Directive
Output the records below in full, word for word; pictures do not belong in it.

[Saved entries]
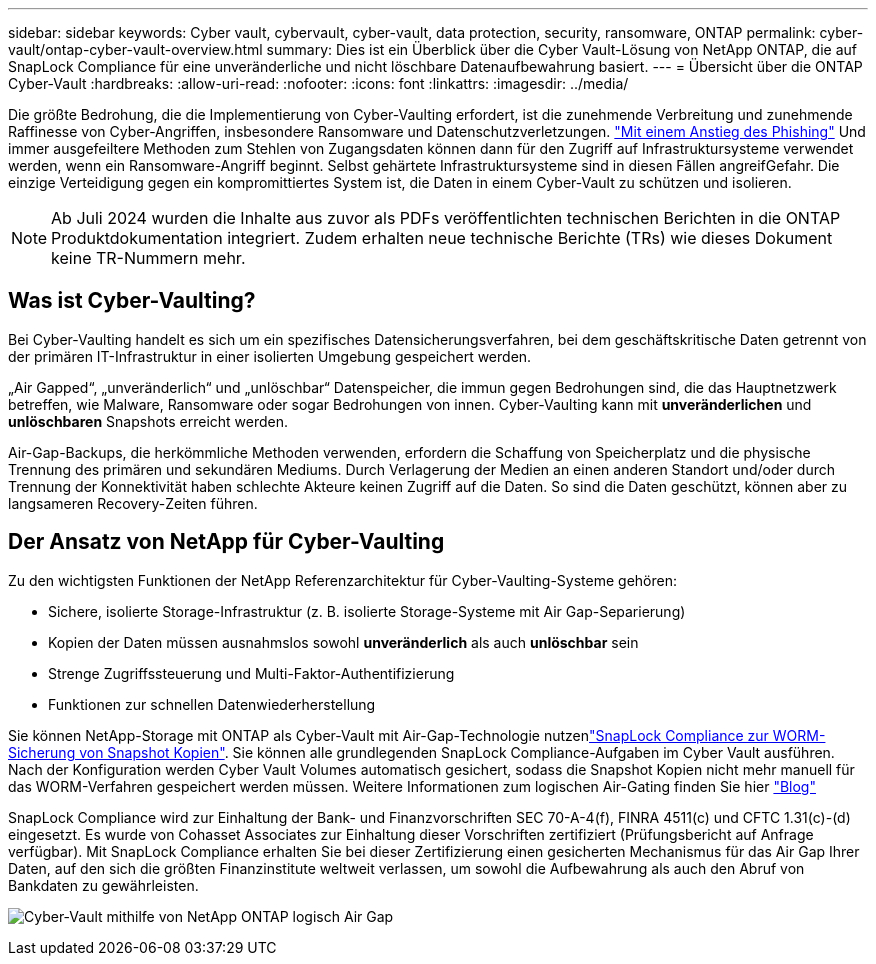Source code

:---
sidebar: sidebar 
keywords: Cyber vault, cybervault, cyber-vault, data protection, security, ransomware, ONTAP 
permalink: cyber-vault/ontap-cyber-vault-overview.html 
summary: Dies ist ein Überblick über die Cyber Vault-Lösung von NetApp ONTAP, die auf SnapLock Compliance für eine unveränderliche und nicht löschbare Datenaufbewahrung basiert. 
---
= Übersicht über die ONTAP Cyber-Vault
:hardbreaks:
:allow-uri-read: 
:nofooter: 
:icons: font
:linkattrs: 
:imagesdir: ../media/


[role="lead"]
Die größte Bedrohung, die die Implementierung von Cyber-Vaulting erfordert, ist die zunehmende Verbreitung und zunehmende Raffinesse von Cyber-Angriffen, insbesondere Ransomware und Datenschutzverletzungen. link:https://www.verizon.com/business/resources/reports/dbir/["Mit einem Anstieg des Phishing"^] Und immer ausgefeiltere Methoden zum Stehlen von Zugangsdaten können dann für den Zugriff auf Infrastruktursysteme verwendet werden, wenn ein Ransomware-Angriff beginnt. Selbst gehärtete Infrastruktursysteme sind in diesen Fällen angreifGefahr. Die einzige Verteidigung gegen ein kompromittiertes System ist, die Daten in einem Cyber-Vault zu schützen und isolieren.


NOTE: Ab Juli 2024 wurden die Inhalte aus zuvor als PDFs veröffentlichten technischen Berichten in die ONTAP Produktdokumentation integriert. Zudem erhalten neue technische Berichte (TRs) wie dieses Dokument keine TR-Nummern mehr.



== Was ist Cyber-Vaulting?

Bei Cyber-Vaulting handelt es sich um ein spezifisches Datensicherungsverfahren, bei dem geschäftskritische Daten getrennt von der primären IT-Infrastruktur in einer isolierten Umgebung gespeichert werden.

„Air Gapped“, „unveränderlich“ und „unlöschbar“ Datenspeicher, die immun gegen Bedrohungen sind, die das Hauptnetzwerk betreffen, wie Malware, Ransomware oder sogar Bedrohungen von innen. Cyber-Vaulting kann mit *unveränderlichen* und *unlöschbaren* Snapshots erreicht werden.

Air-Gap-Backups, die herkömmliche Methoden verwenden, erfordern die Schaffung von Speicherplatz und die physische Trennung des primären und sekundären Mediums. Durch Verlagerung der Medien an einen anderen Standort und/oder durch Trennung der Konnektivität haben schlechte Akteure keinen Zugriff auf die Daten. So sind die Daten geschützt, können aber zu langsameren Recovery-Zeiten führen.



== Der Ansatz von NetApp für Cyber-Vaulting

Zu den wichtigsten Funktionen der NetApp Referenzarchitektur für Cyber-Vaulting-Systeme gehören:

* Sichere, isolierte Storage-Infrastruktur (z. B. isolierte Storage-Systeme mit Air Gap-Separierung)
* Kopien der Daten müssen ausnahmslos sowohl *unveränderlich* als auch *unlöschbar* sein
* Strenge Zugriffssteuerung und Multi-Faktor-Authentifizierung
* Funktionen zur schnellen Datenwiederherstellung


Sie können NetApp-Storage mit ONTAP als Cyber-Vault mit Air-Gap-Technologie nutzenlink:https://docs.netapp.com/us-en/ontap/snaplock/commit-snapshot-copies-worm-concept.html["SnapLock Compliance zur WORM-Sicherung von Snapshot Kopien"^]. Sie können alle grundlegenden SnapLock Compliance-Aufgaben im Cyber Vault ausführen. Nach der Konfiguration werden Cyber Vault Volumes automatisch gesichert, sodass die Snapshot Kopien nicht mehr manuell für das WORM-Verfahren gespeichert werden müssen. Weitere Informationen zum logischen Air-Gating finden Sie hier link:https://www.netapp.com/blog/ransomware-protection-snaplock/["Blog"^]

SnapLock Compliance wird zur Einhaltung der Bank- und Finanzvorschriften SEC 70-A-4(f), FINRA 4511(c) und CFTC 1.31(c)-(d) eingesetzt. Es wurde von Cohasset Associates zur Einhaltung dieser Vorschriften zertifiziert (Prüfungsbericht auf Anfrage verfügbar). Mit SnapLock Compliance erhalten Sie bei dieser Zertifizierung einen gesicherten Mechanismus für das Air Gap Ihrer Daten, auf den sich die größten Finanzinstitute weltweit verlassen, um sowohl die Aufbewahrung als auch den Abruf von Bankdaten zu gewährleisten.

image:ontap-cyber-vault-logical-air-gap.png["Cyber-Vault mithilfe von NetApp ONTAP logisch Air Gap"]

Response area
Source code

:---
sidebar: sidebar 
keywords: Cyber vault, cybervault, cyber-vault, data protection, security, ransomware, ONTAP 
permalink: cyber-vault/ontap-cyber-vault-overview.html 
summary: Dies ist ein Überblick über die Cyber Vault-Lösung von NetApp ONTAP, die auf SnapLock Compliance für eine unveränderliche und nicht löschbare Datenaufbewahrung basiert. 
---
= Übersicht über die ONTAP Cyber-Vault
:hardbreaks:
:allow-uri-read: 
:nofooter: 
:icons: font
:linkattrs: 
:imagesdir: ../media/


[role="lead"]
Die größte Bedrohung, die die Implementierung von Cyber-Vaulting erfordert, ist die zunehmende Verbreitung und zunehmende Raffinesse von Cyber-Angriffen, insbesondere Ransomware und Datenschutzverletzungen. link:https://www.verizon.com/business/resources/reports/dbir/["Mit einem Anstieg des Phishing"^] Und immer ausgefeiltere Methoden zum Stehlen von Zugangsdaten können dann für den Zugriff auf Infrastruktursysteme verwendet werden, wenn ein Ransomware-Angriff beginnt. Selbst gehärtete Infrastruktursysteme sind in diesen Fällen angreifGefahr. Die einzige Verteidigung gegen ein kompromittiertes System ist, die Daten in einem Cyber-Vault zu schützen und isolieren.


NOTE: Ab Juli 2024 wurden die Inhalte aus zuvor als PDFs veröffentlichten technischen Berichten in die ONTAP Produktdokumentation integriert. Zudem erhalten neue technische Berichte (TRs) wie dieses Dokument keine TR-Nummern mehr.



== Was ist Cyber-Vaulting?

Bei Cyber-Vaulting handelt es sich um ein spezifisches Datensicherungsverfahren, bei dem geschäftskritische Daten getrennt von der primären IT-Infrastruktur in einer isolierten Umgebung gespeichert werden.

„Air Gapped“, „unveränderlich“ und „unlöschbar“ Datenspeicher, die immun gegen Bedrohungen sind, die das Hauptnetzwerk betreffen, wie Malware, Ransomware oder sogar Bedrohungen von innen. Cyber-Vaulting kann mit *unveränderlichen* und *unlöschbaren* Snapshots erreicht werden.

Air-Gap-Backups, die herkömmliche Methoden verwenden, erfordern die Schaffung von Speicherplatz und die physische Trennung des primären und sekundären Mediums. Durch Verlagerung der Medien an einen anderen Standort und/oder durch Trennung der Konnektivität haben schlechte Akteure keinen Zugriff auf die Daten. So sind die Daten geschützt, können aber zu langsameren Recovery-Zeiten führen.



== Der Ansatz von NetApp für Cyber-Vaulting

Zu den wichtigsten Funktionen der NetApp Referenzarchitektur für Cyber-Vaulting-Systeme gehören:

* Sichere, isolierte Storage-Infrastruktur (z. B. isolierte Storage-Systeme mit Air Gap-Separierung)
* Kopien der Daten müssen ausnahmslos sowohl *unveränderlich* als auch *unlöschbar* sein
* Strenge Zugriffssteuerung und Multi-Faktor-Authentifizierung
* Funktionen zur schnellen Datenwiederherstellung


Sie können NetApp-Storage mit ONTAP als Cyber-Vault mit Air-Gap-Technologie nutzenlink:https://docs.netapp.com/us-en/ontap/snaplock/commit-snapshot-copies-worm-concept.html["SnapLock Compliance zur WORM-Sicherung von Snapshot Kopien"^]. Sie können alle grundlegenden SnapLock Compliance-Aufgaben im Cyber Vault ausführen. Nach der Konfiguration werden Cyber Vault Volumes automatisch gesichert, sodass die Snapshot Kopien nicht mehr manuell für das WORM-Verfahren gespeichert werden müssen. Weitere Informationen zum logischen Air-Gating finden Sie hier link:https://www.netapp.com/blog/ransomware-protection-snaplock/["Blog"^]

SnapLock Compliance wird zur Einhaltung der Bank- und Finanzvorschriften SEC 70-A-4(f), FINRA 4511(c) und CFTC 1.31(c)-(d) eingesetzt. Es wurde von Cohasset Associates zur Einhaltung dieser Vorschriften zertifiziert (Prüfungsbericht auf Anfrage verfügbar). Mit SnapLock Compliance erhalten Sie bei dieser Zertifizierung einen gesicherten Mechanismus für das Air Gap Ihrer Daten, auf den sich die größten Finanzinstitute weltweit verlassen, um sowohl die Aufbewahrung als auch den Abruf von Bankdaten zu gewährleisten.

image:ontap-cyber-vault-logical-air-gap.png["Cyber-Vault mithilfe von NetApp ONTAP logisch Air Gap"]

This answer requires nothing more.